Metal-Organic Framework-Derived Partially Oxidized Cu Electrocatalysts for Efficient CO₂ Reduction Reaction Toward C₂₊ Products

Cu-based metal-organic frameworks (Cu-MOFs) electrocatalysts are promising for CO₂ reduction reactions (CO₂RR) to produce valuable C₂₊ products. However, designing suitable active sites in Cu-MOFs remains challenging due to their inherent structural instability during CO₂RR. Here we propose a synergistic strategy through thermal annealing and electrochemical-activation process for in-situ reconstruction of the pre-designed Cu-MOFs to produce abundant partially oxidized Cu (Cu^δ+) active species. The optimized MOF-derived Cu^δ+ electrocatalyst demonstrates a highly selective production of C₂₊ products, with the Faradaic Efficiency (FE) of 78 ± 2% and a partial current density of −46 mA cm⁻² at −1.06 V_RHE in a standard H-type cell.

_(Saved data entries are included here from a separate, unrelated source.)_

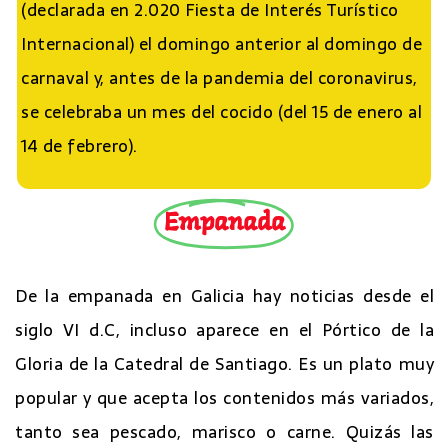
(declarada en 2.020 Fiesta de Interés Turístico
Internacional) el domingo anterior al domingo de
carnaval y, antes de la pandemia del coronavirus,
se celebraba un mes del cocido (del 15 de enero al
14 de febrero).
Empanada
De la empanada en Galicia hay noticias desde el
siglo VI d.C, incluso aparece en el Pórtico de la
Gloria de la Catedral de Santiago. Es un plato muy
popular y que acepta los contenidos más variados,
tanto sea pescado, marisco o carne. Quizás las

Our findings reveal that the optimized Cu^δ+-rich surface remains stable during electrolysis and enhances surface charge transfer, leading to an increase in the concentration of *CO intermediates, thereby highly selectively producing C₂₊ compounds. This study advances the controllable formation of MOF-derived Cu^δ+-rich surfaces and strengthens the understanding of their catalytic role in CO₂RR for C₂₊ products.